Pierre Englebert, 63 ans, habite Fléron. Il tient aujourd'hui à partage au pape François l'emprise sous laquelle il a été entre le début de son adolescence et ses 22 ans.
Votre Sainteté,
Je vous écris afin que vous sachiez ce que j’ai vécu par le fait d’un prêtre, afin que vous connaissiez l’ampleur de ce que je vis actuellement et de ce que j’envisage afin que tout ceci ne se reproduise plus.
J’ai été sous l’emprise d’un prêtre, grand ami de la famille, depuis mes 14 à 15 ans jusqu’à 22 ans. Ce prêtre partageait nos vacances et, pendant ces 15 jours, toutes les nuits, il profitait de mon corps pour son plaisir sexuel à lui.
Il a bien vite repéré (je le connais depuis que j’ai une dizaine d’années) que je pouvais être une proie intéressante. Il me disait que tous les garçons faisaient cela, à moi, qui ne pouvait pas avoir de contact avec des enfants de mon âge. Mes parents étaient très stricts et mon père particulièrement colérique. Quand ce prêtre était à la maison, je me sentais protégé de ce qui pouvait s’y passer. En quelque sorte, je l’idolâtrais, au sens premier, et je me sentais en sécurité quand il était là. Je vivais également ces nuits comme, d’une part, ma contribution obligatoire à son bien-être et, d’autre part, comme l’impression d’être choisi, élu… dans le secret, bien sûr.
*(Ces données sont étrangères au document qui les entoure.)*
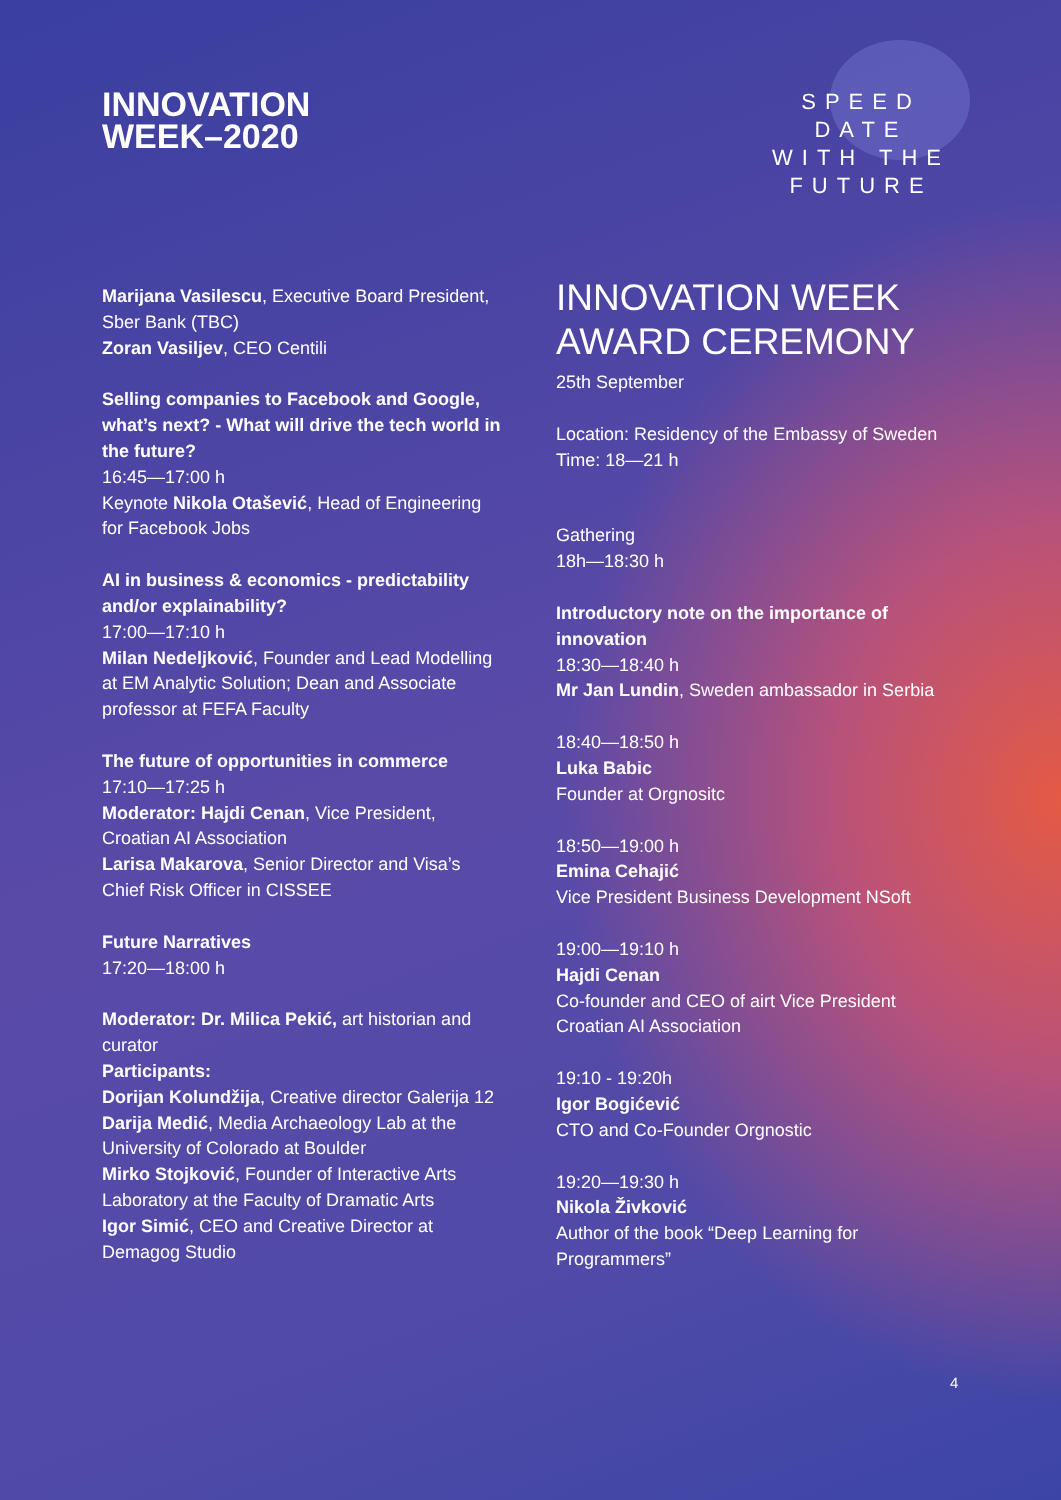INNOVATION
WEEK–2020
SPEED DATE
WITH THE
FUTURE
Marijana Vasilescu, Executive Board President, Sber Bank (TBC)
Zoran Vasiljev, CEO Centili
Selling companies to Facebook and Google, what’s next? - What will drive the tech world in the future?
16:45—17:00 h
Keynote Nikola Otašević, Head of Engineering for Facebook Jobs
AI in business & economics - predictability and/or explainability?
17:00—17:10 h
Milan Nedeljković, Founder and Lead Modelling at EM Analytic Solution; Dean and Associate professor at FEFA Faculty
The future of opportunities in commerce
17:10—17:25 h
Moderator: Hajdi Cenan, Vice President, Croatian AI Association
Larisa Makarova, Senior Director and Visa’s Chief Risk Officer in CISSEE
Future Narratives
17:20—18:00 h
Moderator: Dr. Milica Pekić, art historian and curator
Participants:
Dorijan Kolundžija, Creative director Galerija 12
Darija Medić, Media Archaeology Lab at the University of Colorado at Boulder
Mirko Stojković, Founder of Interactive Arts Laboratory at the Faculty of Dramatic Arts
Igor Simić, CEO and Creative Director at Demagog Studio
INNOVATION WEEK AWARD CEREMONY
25th September
Location: Residency of the Embassy of Sweden
Time: 18—21 h
Gathering
18h—18:30 h
Introductory note on the importance of innovation
18:30—18:40 h
Mr Jan Lundin, Sweden ambassador in Serbia
18:40—18:50 h
Luka Babic
Founder at Orgnositc
18:50—19:00 h
Emina Cehajić
Vice President Business Development NSoft
19:00—19:10 h
Hajdi Cenan
Co-founder and CEO of airt Vice President Croatian AI Association
19:10 - 19:20h
Igor Bogićević
CTO and Co-Founder Orgnostic
19:20—19:30 h
Nikola Živković
Author of the book “Deep Learning for Programmers”
4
Il ne m’a pas permis de connaître ce qu’était réellement ma sexualité, ceci étant un tabou absolu au sein de la famille et de la société à l’époque, les années 80, principalement.
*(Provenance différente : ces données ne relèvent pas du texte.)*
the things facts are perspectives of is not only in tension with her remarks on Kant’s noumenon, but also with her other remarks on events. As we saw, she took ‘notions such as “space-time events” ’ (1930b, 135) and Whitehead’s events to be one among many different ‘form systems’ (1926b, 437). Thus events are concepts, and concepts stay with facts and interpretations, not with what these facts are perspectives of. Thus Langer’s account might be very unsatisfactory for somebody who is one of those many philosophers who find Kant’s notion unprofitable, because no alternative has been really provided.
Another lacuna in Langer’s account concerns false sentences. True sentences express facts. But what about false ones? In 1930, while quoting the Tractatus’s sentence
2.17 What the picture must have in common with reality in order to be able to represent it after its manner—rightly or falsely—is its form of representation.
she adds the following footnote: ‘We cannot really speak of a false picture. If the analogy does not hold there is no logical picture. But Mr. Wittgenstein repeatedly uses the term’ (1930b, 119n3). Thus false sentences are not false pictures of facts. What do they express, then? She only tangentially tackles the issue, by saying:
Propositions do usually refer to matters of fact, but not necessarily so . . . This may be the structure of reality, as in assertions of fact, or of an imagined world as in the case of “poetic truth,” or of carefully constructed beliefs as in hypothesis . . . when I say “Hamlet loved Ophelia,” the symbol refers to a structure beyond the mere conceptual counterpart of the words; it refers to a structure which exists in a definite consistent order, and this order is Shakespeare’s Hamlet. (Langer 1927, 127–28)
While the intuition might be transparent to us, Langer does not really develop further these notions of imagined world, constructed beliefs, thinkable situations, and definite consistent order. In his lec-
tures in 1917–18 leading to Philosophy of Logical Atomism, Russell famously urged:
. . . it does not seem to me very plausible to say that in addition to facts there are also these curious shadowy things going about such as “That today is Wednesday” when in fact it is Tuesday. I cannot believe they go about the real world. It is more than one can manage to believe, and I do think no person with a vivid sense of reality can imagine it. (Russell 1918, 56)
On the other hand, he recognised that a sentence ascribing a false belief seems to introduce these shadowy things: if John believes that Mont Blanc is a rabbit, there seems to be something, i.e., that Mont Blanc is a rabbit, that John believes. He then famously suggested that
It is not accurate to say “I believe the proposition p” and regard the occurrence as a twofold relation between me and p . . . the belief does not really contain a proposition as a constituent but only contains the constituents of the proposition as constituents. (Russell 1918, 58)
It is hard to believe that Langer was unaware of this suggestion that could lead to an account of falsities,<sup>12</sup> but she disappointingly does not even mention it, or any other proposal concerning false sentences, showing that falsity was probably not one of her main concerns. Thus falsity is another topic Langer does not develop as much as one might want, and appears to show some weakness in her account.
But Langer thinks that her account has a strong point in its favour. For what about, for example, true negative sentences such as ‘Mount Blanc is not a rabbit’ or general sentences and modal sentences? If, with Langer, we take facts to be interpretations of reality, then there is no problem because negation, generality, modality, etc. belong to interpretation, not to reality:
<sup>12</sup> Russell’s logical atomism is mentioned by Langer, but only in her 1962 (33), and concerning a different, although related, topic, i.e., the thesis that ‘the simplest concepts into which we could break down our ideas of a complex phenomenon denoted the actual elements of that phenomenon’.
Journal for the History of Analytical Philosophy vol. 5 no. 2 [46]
C’est lui qui a célébré notre mariage. Pendant des années, j’ai pensé à lui comme à un ange, quelque part, qui me protégeait, garant de ma vie, même si je ne le voyais que très rarement.
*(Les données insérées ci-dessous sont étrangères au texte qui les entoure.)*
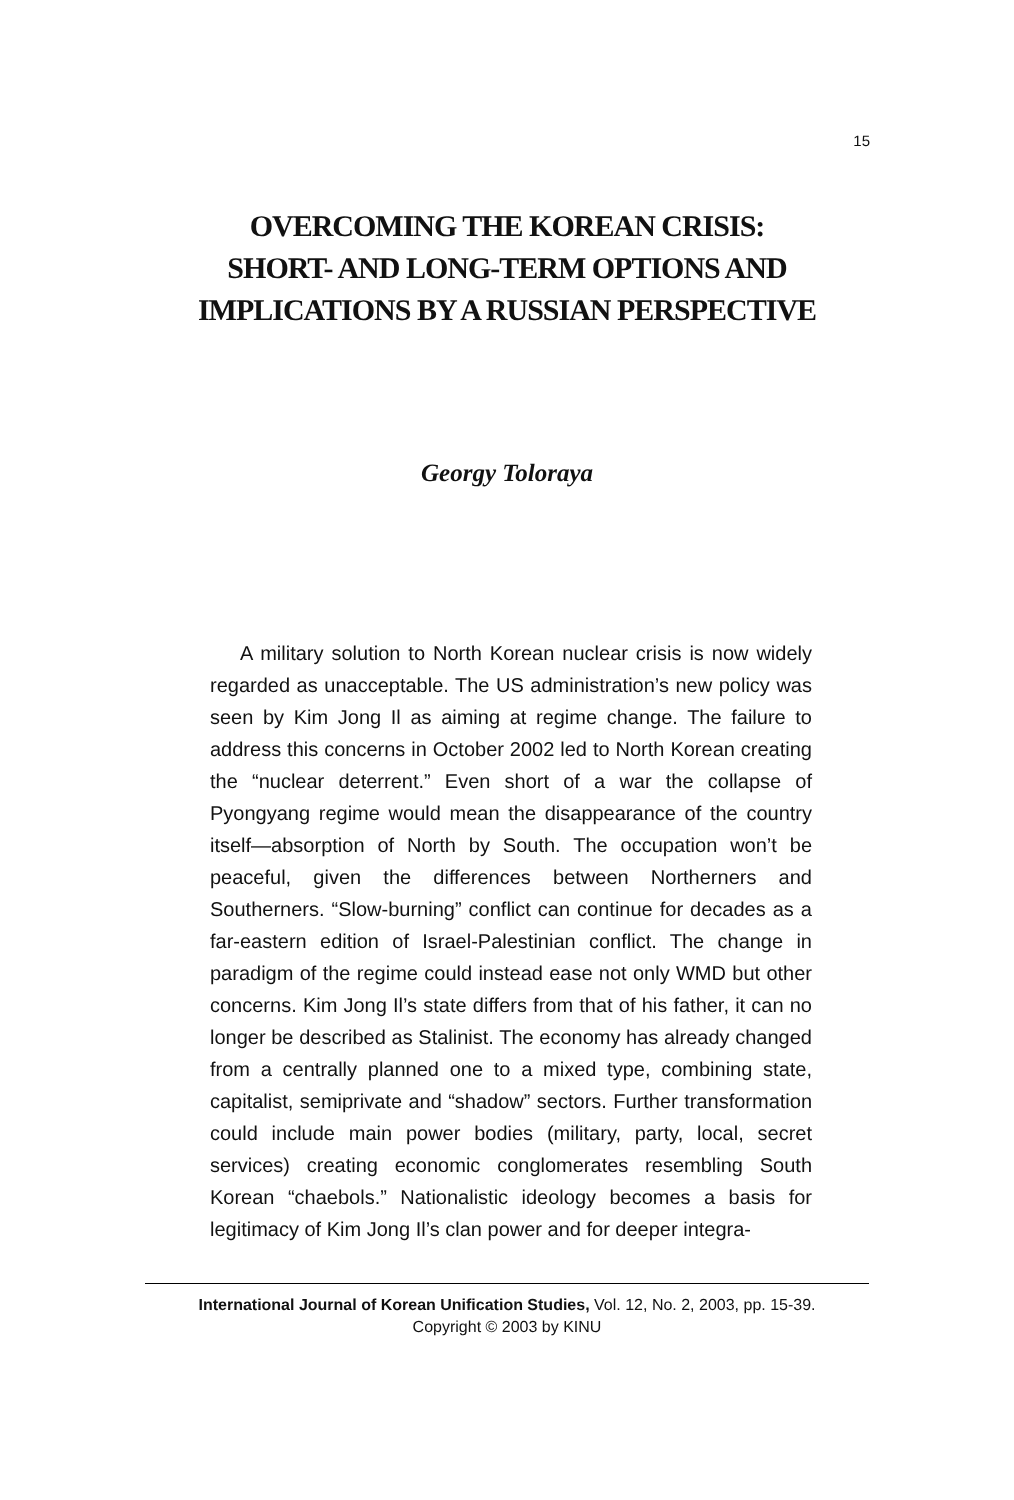15
OVERCOMING THE KOREAN CRISIS:
SHORT- AND LONG-TERM OPTIONS AND
IMPLICATIONS BY A RUSSIAN PERSPECTIVE
Georgy Toloraya
A military solution to North Korean nuclear crisis is now widely regarded as unacceptable. The US administration’s new policy was seen by Kim Jong Il as aiming at regime change. The failure to address this concerns in October 2002 led to North Korean creating the “nuclear deterrent.” Even short of a war the collapse of Pyongyang regime would mean the disappearance of the country itself—absorption of North by South. The occupation won’t be peaceful, given the differences between Northerners and Southerners. “Slow-burning” conflict can continue for decades as a far-eastern edition of Israel-Palestinian conflict. The change in paradigm of the regime could instead ease not only WMD but other concerns. Kim Jong Il’s state differs from that of his father, it can no longer be described as Stalinist. The economy has already changed from a centrally planned one to a mixed type, combining state, capitalist, semiprivate and “shadow” sectors. Further transformation could include main power bodies (military, party, local, secret services) creating economic conglomerates resembling South Korean “chaebols.” Nationalistic ideology becomes a basis for legitimacy of Kim Jong Il’s clan power and for deeper integra-
International Journal of Korean Unification Studies, Vol. 12, No. 2, 2003, pp. 15-39.
Copyright © 2003 by KINU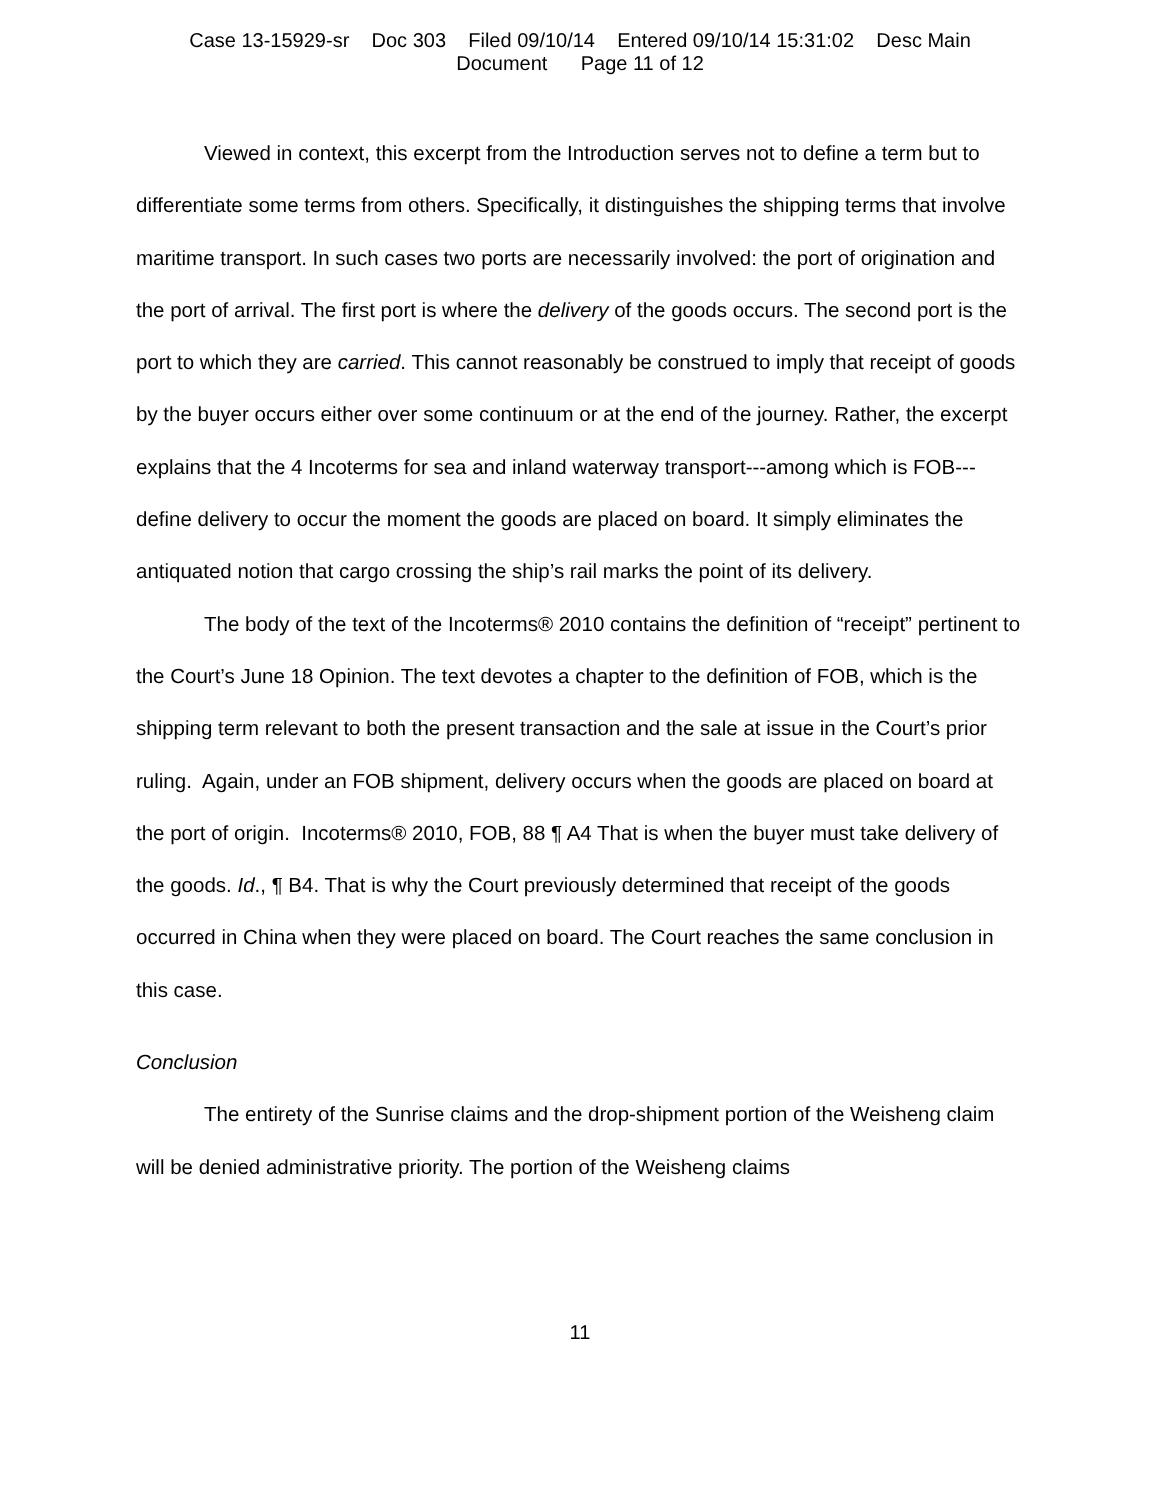Case 13-15929-sr Doc 303 Filed 09/10/14 Entered 09/10/14 15:31:02 Desc Main
Document Page 11 of 12
Viewed in context, this excerpt from the Introduction serves not to define a term but to differentiate some terms from others. Specifically, it distinguishes the shipping terms that involve maritime transport. In such cases two ports are necessarily involved: the port of origination and the port of arrival. The first port is where the delivery of the goods occurs. The second port is the port to which they are carried. This cannot reasonably be construed to imply that receipt of goods by the buyer occurs either over some continuum or at the end of the journey. Rather, the excerpt explains that the 4 Incoterms for sea and inland waterway transport---among which is FOB---define delivery to occur the moment the goods are placed on board. It simply eliminates the antiquated notion that cargo crossing the ship’s rail marks the point of its delivery.
The body of the text of the Incoterms® 2010 contains the definition of “receipt” pertinent to the Court’s June 18 Opinion. The text devotes a chapter to the definition of FOB, which is the shipping term relevant to both the present transaction and the sale at issue in the Court’s prior ruling. Again, under an FOB shipment, delivery occurs when the goods are placed on board at the port of origin. Incoterms® 2010, FOB, 88 ¶ A4 That is when the buyer must take delivery of the goods. Id., ¶ B4. That is why the Court previously determined that receipt of the goods occurred in China when they were placed on board. The Court reaches the same conclusion in this case.
Conclusion
The entirety of the Sunrise claims and the drop-shipment portion of the Weisheng claim will be denied administrative priority. The portion of the Weisheng claims
11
Ce n’est qu’au décès de mon père (j’avais, alors, presque 50 ans) que j’ai compris peu à peu (quatorze ans), via une psychothérapie analytique, que ce que j’avais vécu n’était pas correct et que, si cela n’avait pas eu lieu, ma vie aurait pris une direction où je ne me serais pas senti en dehors de la société, de moi-même.
Ce que je vis, aujourd’hui, c’est que le peu de personnes auxquelles j’en ai parlé, tant dans la famille qu’auprès d’"amis" ont, toutes, exprimé leur horreur et ne me contactent quasiment plus. Je dois rester dans l’isolement, comme un pestiféré. Continuer à vivre et faire comme si cela n’avait pas existé.
J’ai été reçu par des personnes au sein de l’Eglise qui m’ont écouté, m’ont indemnisé, et tout cela s’est très mal passé. Je suis resté quatre ans dans l’attente, dans le doute par rapport au fait que l’on pourrait ne pas me croire. Et cela continue.
La seule chose qui me permet de continuer à vivre est d’oser croire que ma vie pourrait, quand même, servir à quelque chose. Je voudrais que l’on en arrive, au sein de l’Eglise, à décider de ne plus placer une omerta sur tout ceci, mais, justement, à créer une dynamique qui puisse servir d’exemple pour la société dans son entièreté, que l’Eglise soit à l’avant-garde, car des actes comme ceux que j’ai vécus ont lieu dans toutes les strates de la société et pas seulement dans l’Eglise. Mon slogan est "On ne peut pas toucher à un enfant", quel qu’il soit, quelles que soient sa religion et sa famille.
En conclusion, très Saint Père, j’ose vous écrire ce que j’ai fait il y a maintenant deux ou trois ans. Un après-midi, accompagné d’une personne, je suis allé porter, sur la tombe de ce prêtre, le cadeau qu’il nous avait fait à l’occasion de notre mariage (une lampe de salon) et j’y ai collé trois post-it avec ces mots: "Colère", "Liberté" et "Pardon".
Je n’ose imaginer ce que sa vie, à lui, a été et espère qu’il a, maintenant, trouvé la Paix.
Je vous remercie pour votre lecture dont je ne doute pas qu’elle ait été attentive et vous prie d’agréer, très Saint Père, l’assurance de mes sentiments les plus respectueux et dévoués.